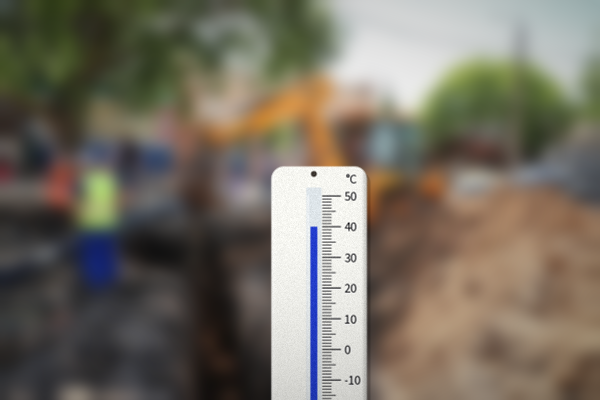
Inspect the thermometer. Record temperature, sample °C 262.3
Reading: °C 40
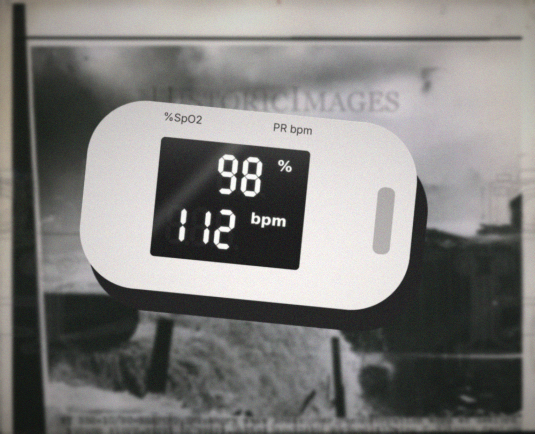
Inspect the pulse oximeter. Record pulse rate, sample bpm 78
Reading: bpm 112
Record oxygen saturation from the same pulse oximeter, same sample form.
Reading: % 98
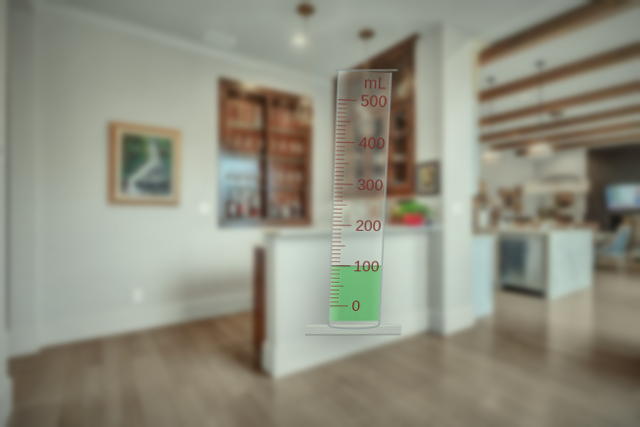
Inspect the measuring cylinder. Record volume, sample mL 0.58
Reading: mL 100
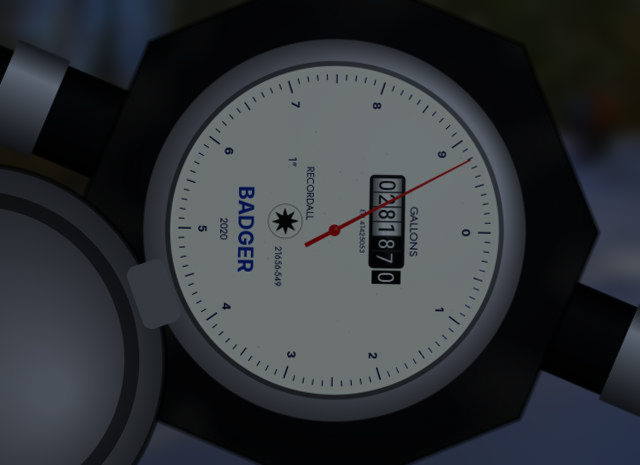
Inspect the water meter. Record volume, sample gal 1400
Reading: gal 281869.2
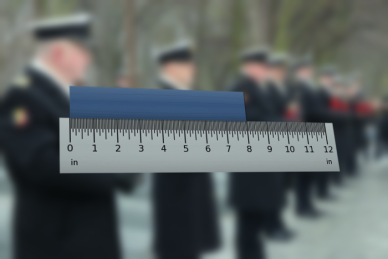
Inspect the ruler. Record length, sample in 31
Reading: in 8
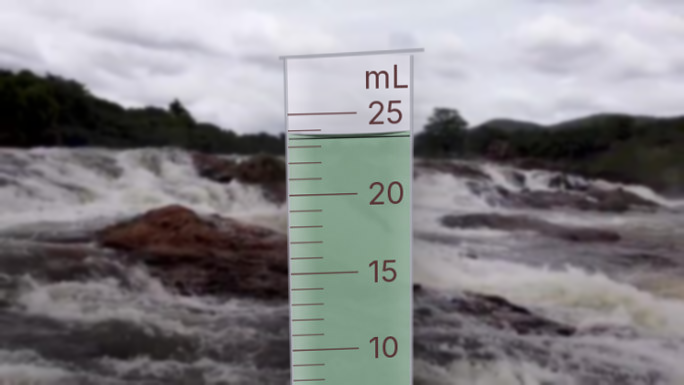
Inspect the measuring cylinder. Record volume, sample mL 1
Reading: mL 23.5
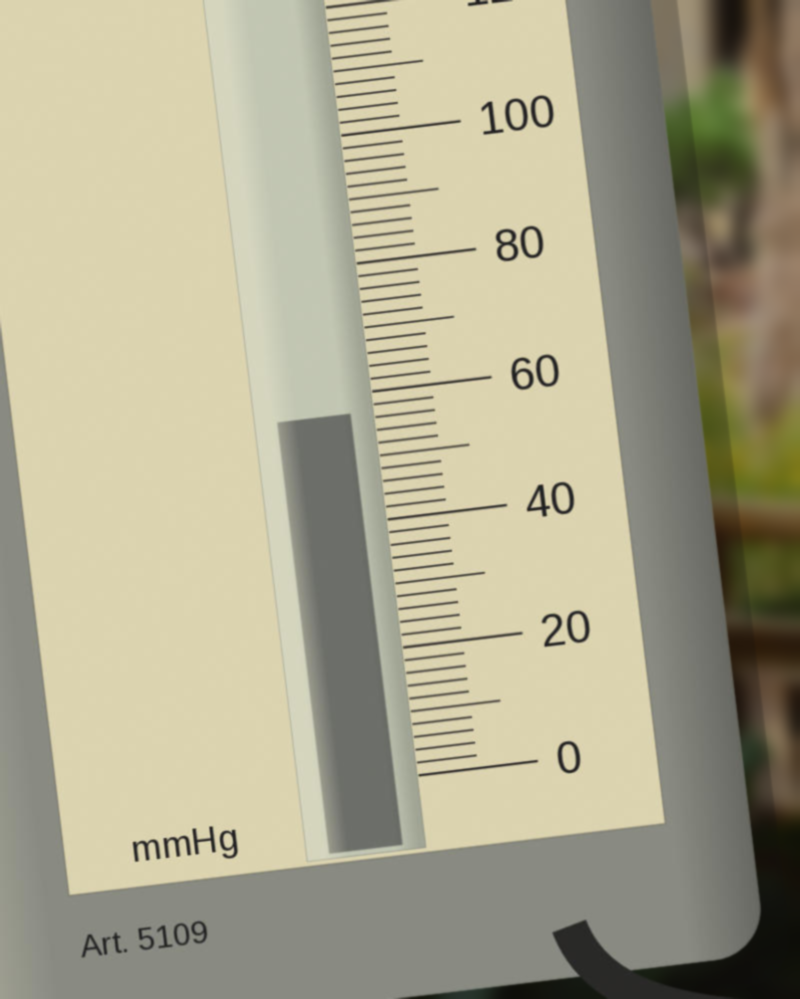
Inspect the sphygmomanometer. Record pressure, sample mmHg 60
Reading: mmHg 57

* **EXERCISE PROMPT**:
Copy every one of the records above word for word, leaving out the pictures.

* **WRITTEN ANSWER**:
Inspect the thermometer. Record temperature, sample °C 262.3
Reading: °C 40
Inspect the pulse oximeter. Record pulse rate, sample bpm 78
Reading: bpm 112
Record oxygen saturation from the same pulse oximeter, same sample form.
Reading: % 98
Inspect the measuring cylinder. Record volume, sample mL 0.58
Reading: mL 100
Inspect the water meter. Record volume, sample gal 1400
Reading: gal 281869.2
Inspect the ruler. Record length, sample in 31
Reading: in 8
Inspect the measuring cylinder. Record volume, sample mL 1
Reading: mL 23.5
Inspect the sphygmomanometer. Record pressure, sample mmHg 60
Reading: mmHg 57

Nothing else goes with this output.